Jason Mena, untitled (destruction is no longer an uncalculated event), digital print on tempered glass, used tires and paper, 2010
For his first major solo show at Luis Adelantado Gallery in Valencia, Spain, Jason Mena constructs a visually engaging landscape that ranges from discarded tires to sublime skyscapes. The exhibition, titled We all shall play in the ruins, displays a sense of faux urgency arising from current events, reflecting on subjects such as destruction, waste, pollution and its paradoxically sublime effects. Transforming a seemingly ugly and distasteful object or image into a thing of beauty seems to be Mena’s predominant predilection.
On the first floor of the gallery, an installation of found tires accompanies one of the stronghold pieces of the show, the work Destruction is no longer an uncalculated event. Propped up on 4 tires, a piece of tempered glass printed with an appropriated image of a nuclear bomb going off seems to set the tone for the entire show. Small pieces of green print paper scattered around the gallery suggest patches of grass, adding one of the few colors in an exhibition that relies mostly on muted colors and a somber palette. The exhibition’s title suggests play, movement, disintegration. In fact, movement in a tangible but also metaphorical way is present throughout the show; from the inanimate tires that comprise the installation, to object transmutations, to images of pulsating buildings.

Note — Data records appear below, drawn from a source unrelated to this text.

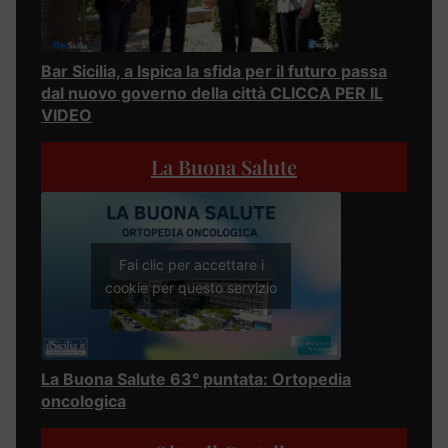
Bar Sicilia, a Ispica la sfida per il futuro passa
dal nuovo governo della città CLICCA PER IL
VIDEO
La Buona Salute
Fai clic per accettare i
cookie per questo servizio
La Buona Salute 63° puntata: Ortopedia
oncologica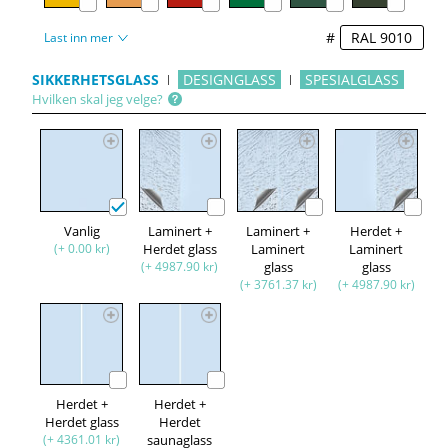
#
Last inn mer
SIKKERHETSGLASS
DESIGNGLASS
SPESIALGLASS
Hvilken skal jeg velge?
Vanlig
Laminert +
Laminert +
Herdet +
(+ 0.00 kr)
Herdet glass
Laminert
Laminert
(+ 4987.90 kr)
glass
glass
(+ 3761.37 kr)
(+ 4987.90 kr)
Herdet +
Herdet +
Herdet glass
Herdet
(+ 4361.01 kr)
saunaglass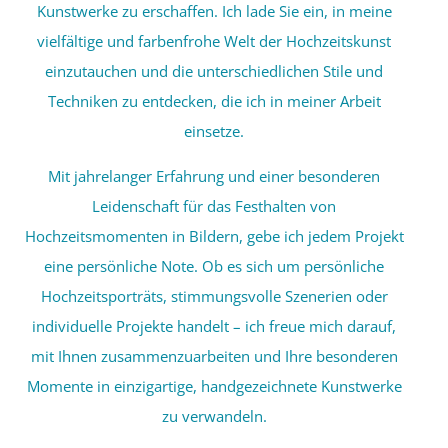
Kunstwerke zu erschaffen. Ich lade Sie ein, in meine
vielfältige und farbenfrohe Welt der Hochzeitskunst
einzutauchen und die unterschiedlichen Stile und
Techniken zu entdecken, die ich in meiner Arbeit
einsetze.
Mit jahrelanger Erfahrung und einer besonderen
Leidenschaft für das Festhalten von
Hochzeitsmomenten in Bildern, gebe ich jedem Projekt
eine persönliche Note. Ob es sich um persönliche
Hochzeitsporträts, stimmungsvolle Szenerien oder
individuelle Projekte handelt – ich freue mich darauf,
mit Ihnen zusammenzuarbeiten und Ihre besonderen
Momente in einzigartige, handgezeichnete Kunstwerke
zu verwandeln.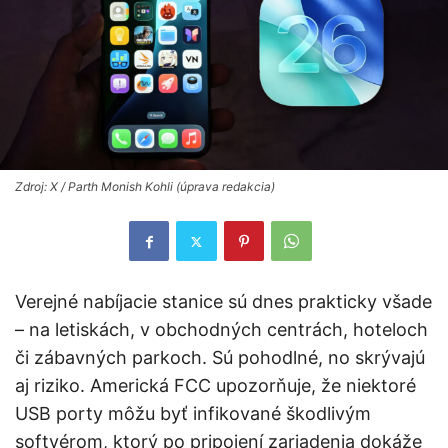
Zdroj: X / Parth Monish Kohli (úprava redakcia)
Verejné nabíjacie stanice sú dnes prakticky všade
– na letiskách, v obchodných centrách, hoteloch
či zábavných parkoch. Sú pohodlné, no skrývajú
aj riziko. Americká FCC upozorňuje, že niektoré
USB porty môžu byť infikované škodlivým
softvérom, ktorý po pripojení zariadenia dokáže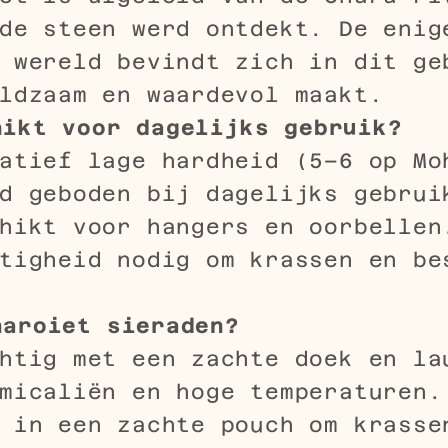
de steen werd ontdekt. De enig
 wereld bevindt zich in dit ge
ldzaam en waardevol maakt.
hikt voor dagelijks gebruik?
atief lage hardheid (5–6 op Mo
d geboden bij dagelijks gebrui
hikt voor hangers en oorbellen
tigheid nodig om krassen en be
haroiet sieraden?
htig met een zachte doek en la
micaliën en hoge temperaturen.
 in een zachte pouch om krasse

Jason Mena, untitled, crushed medalla, graphite, gesso on found paper, 2010
On the second floor of the gallery, graphite drawings on found paper of crushed beer cans, match boxes and cigarette packs from different brands provide an almost archaeological dimension to the exhibition, portraying objects that used by consumers are quickly discarded to then become a part of urban city streets. Transformed from a three dimensional object to a two dimensional one, these drawings elegantly portray their flattened and discarded functionality. On another floor, the series of photographs Points of View displays multiple superimposed images of buildings, some of which seem either under construction or under demolition. Either one seems plausible. Their gestural vibrations provide the exhibition with a concrete visual representation of movement that culminates with the series Letting go of conceptual approaches, images that turn polluted skies into poetic and contemplative gradients of subdued colors.
As in previous works, Mena continues his exploration of the city and its urban archeology, including its architecture and its social as well as political climate. In this exhibition, we witness a more interdisciplinary approach to his practice, where art historical references to minimalism and conceptualism avails Mena in achieving an engaging and relevant exhibition.
Jason Mena, installation view
Jason Mena, installation view. Series, Points of view 2008-2010.
Jason Mena (1974, New York) lives and works in San Juan, Puerto Rico. He earned his B.A. at the Escuela de Artes Plásticas in San Juan, Puerto Rico. He has shown his work in numerous international venues such as the Poly/Graphic Triennial: Latin America and the Caribbean and the Museum of Contemporary Art, Puerto Rico, the Museum of Modern Art, Dominican Republic, the CCA Wattis Institute for Contemporary Art, San Francisco, VoxPopuli Gallery, Philadelphia and the Painters & Sculptors Association Gallery, Israel. He was nominated for the Emerging Artist’s Brugal ARCO Madrid 09 Acquisition Award, received the 2008 Lexus Grant for the Arts and the 2006 AICA Award, International Association of Art Critics.
Jason Mena, installation view.
Jason Mena, installation view. Series, Letting go of conceptual approaches 2010.